Collaborative Research: Diagnosing the Impacts of Blowing Snow in the Northern Great Plains Using Novel Instrumentation and Coupled Models

合作研究：使用新型仪器和耦合模型诊断北部大平原吹雪的影响

• 批准号: 2233182
• 负责人: David Bromwich
• 金额: $ 40万
• 依托单位: Ohio State University
• 依托单位国家: 美国
• 项目类别: Standard Grant
• 财政年份: 2023
• 资助国家: 美国
• 起止时间: 2023-03-01 至 2026-02-28
• 项目状态: 未结题
• 来源: https://www.nsf.gov/awardsearch/showAward?AWD_ID=2233182&HistoricalAwards=false
• 关键词: Collaborative; Research; Diagnosing; Impacts; Blowing

Blowing snow is a common wintertime hazard in the Northern Great Plains. While the general conditions responsible for the process are understood, recent observations have demonstrated that blowing snow and blizzard conditions can vary significantly in time and space. Forecasting these events is difficult; weather models do not include the process, meaning that forecasters are reliant on imperfect techniques to predict the hazard. Further, it is believed that blowing snow can modify the lower atmosphere suggesting that additional downstream errors in forecasts are possible. Besides these immediate impacts on society, blowing snow is a critical process in open, cold regions of the globe by impacting the distribution of water and energy at the Earth’s surface. Innovative observations are needed to better understand blowing snow and provide the ground truth needed to advance efforts to model the process. This collaborative project seeks to understand the physical mechanisms and impacts of blowing snow in the Northern Great Plains. The project will investigate the microphysical structure of blowing snow layers and the roles that terrain, atmospheric state, and sublimation have on the evolution of these events. Innovative observations will be made in and around eastern North Dakota/northwestern Minnesota, a region prone to blizzards and blowing snow events. The project will continue development of affordable, ground-based and balloon-borne microphysical imagers. Collectively with traditional radiosondes and vertically pointing lidars, observations will be used to evaluate and improve a fully coupled blowing snow parameterization within the Weather Research and Forecasting (WRF) model, and the improved model will be applied to identify the key aspects determining blowing snow behavior. Multiple graduate students and numerous undergraduate students will be impacted through field work, analysis of data, numerical modeling, and deployment of hydrometeor imagers to other academic institutions. The project will promote other public outreach efforts and includes partners such as state tribal colleges and the National Weather Service, ensuring dissemination of knowledge to diverse groups.This award reflects NSF's statutory mission and has been deemed worthy of support through evaluation using the Foundation's intellectual merit and broader impacts review criteria.
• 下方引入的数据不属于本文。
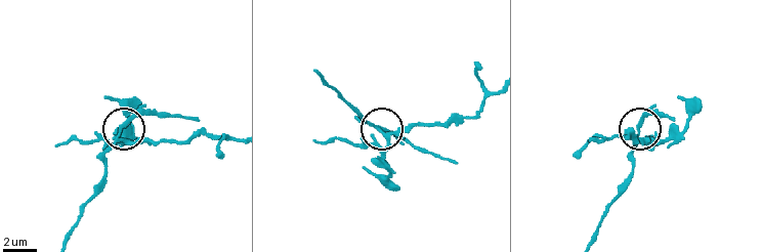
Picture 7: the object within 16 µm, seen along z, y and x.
why='closer look' act=look view=3d um=6 pic=7 at=(118, 135)

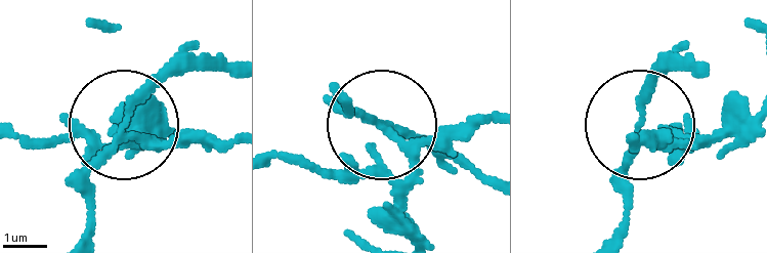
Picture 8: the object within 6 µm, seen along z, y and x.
width_nm=160 act=pass runs_along=8:(492, 119), (415, 141), (385, 126), (359, 170), (318, 174) found='one neuron here'

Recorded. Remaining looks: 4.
why='side arm on a straight run' act=look view=3d um=16 pic=1 at=(227, 140)

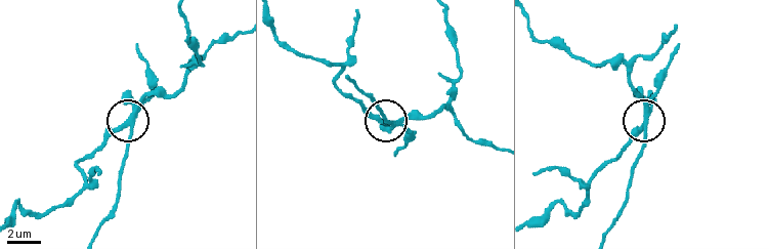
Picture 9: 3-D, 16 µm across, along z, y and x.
why='closer look' act=look view=3d um=10 pic=9 at=(131, 124)

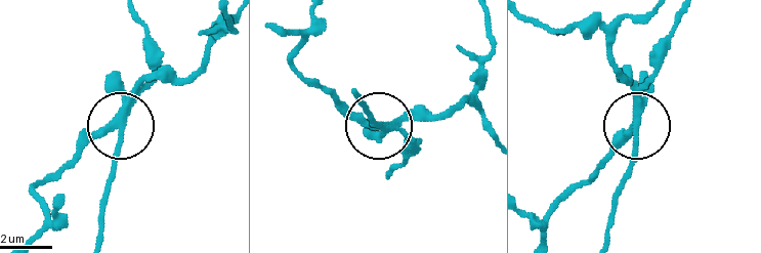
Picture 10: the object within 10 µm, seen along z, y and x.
arms=3 act=cleave pic=10 on=(113, 72) part_leaving=10:(128, 109), (101, 205), (101, 232) found='two neurons meet here'

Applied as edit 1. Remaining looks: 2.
act=done edits=cleave@10 rest=unchecked

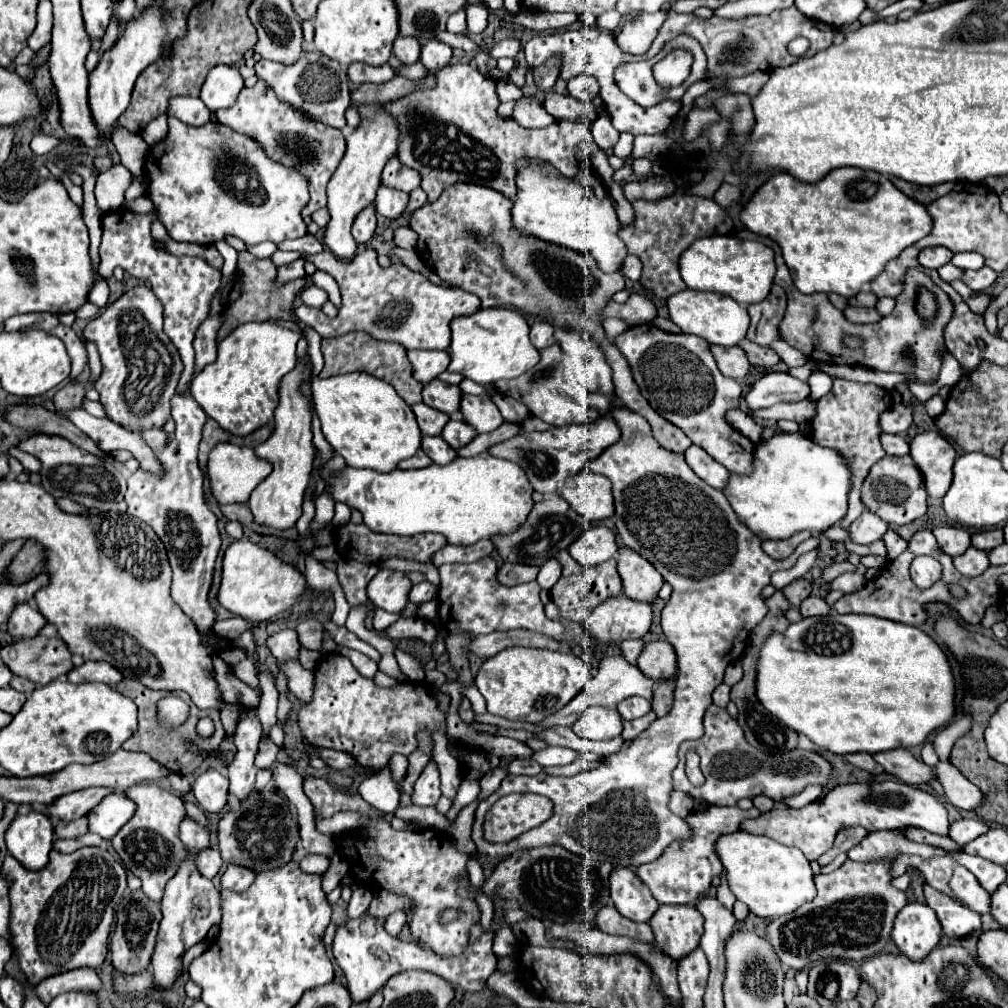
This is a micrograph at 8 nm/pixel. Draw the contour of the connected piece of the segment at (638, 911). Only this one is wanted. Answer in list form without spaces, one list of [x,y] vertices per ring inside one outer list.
[[[619,867],[611,873],[609,891],[615,909],[631,921],[649,921],[659,907],[645,883],[627,867]]]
吹雪是北部大平原上常见的冬季危险。尽管了解了负责该过程的一般条件，但最近的观察结果表明，吹雪和暴风雪条件在时间和空间上可能有很大差异。预测这些事件是困难的；天气模型不包括过程，这意味着预测者对预测危害的不完善技术负责。此外，据信吹雪可以改变较低的大气，这表明预测可能会有其他下游错误。除了对社会的这些直接影响外，吹雪是全球开放，寒冷地区的关键过程，通过影响地球表面的水和能量的分布。需要创新的观察以更好地理解吹雪，并提供促进对流程建模的努力所需的基础真理。这个合作项目旨在了解北部大平原上吹雪的物理机制和影响。该项目将研究吹雪层的微物理结构以及地形，大气状态和升华在这些事件演变中所具有的作用。在北达科他州/明尼苏达州西北部东部及其周围将进行创新的观察，该地区容易暴风雪和吹雪事件。该项目将继续开发负担得起的地面和气球传播的微物理图像。与传统的辐射仪和垂直指向的激光龙相同，将使用观测来评估和改善天气研究和预测模型（WRF）模型中完全耦合的吹雪参数化，并将应用改进的模型来确定确定吹雪行为的主要方面。多个研究生和众多本科生将通过现场工作，数据分析，数值建模以及将水力通讯图像部署到其他学术机构的影响。该项目将促进其他公共宣传工作，包括州立部落学院和国家气象局等合作伙伴，确保将知识传播给潜水员团体。该奖项反映了NSF的法定任务，并通过使用该基金会的知识分子的优点和更广泛的影响来评估NSF的法定任务。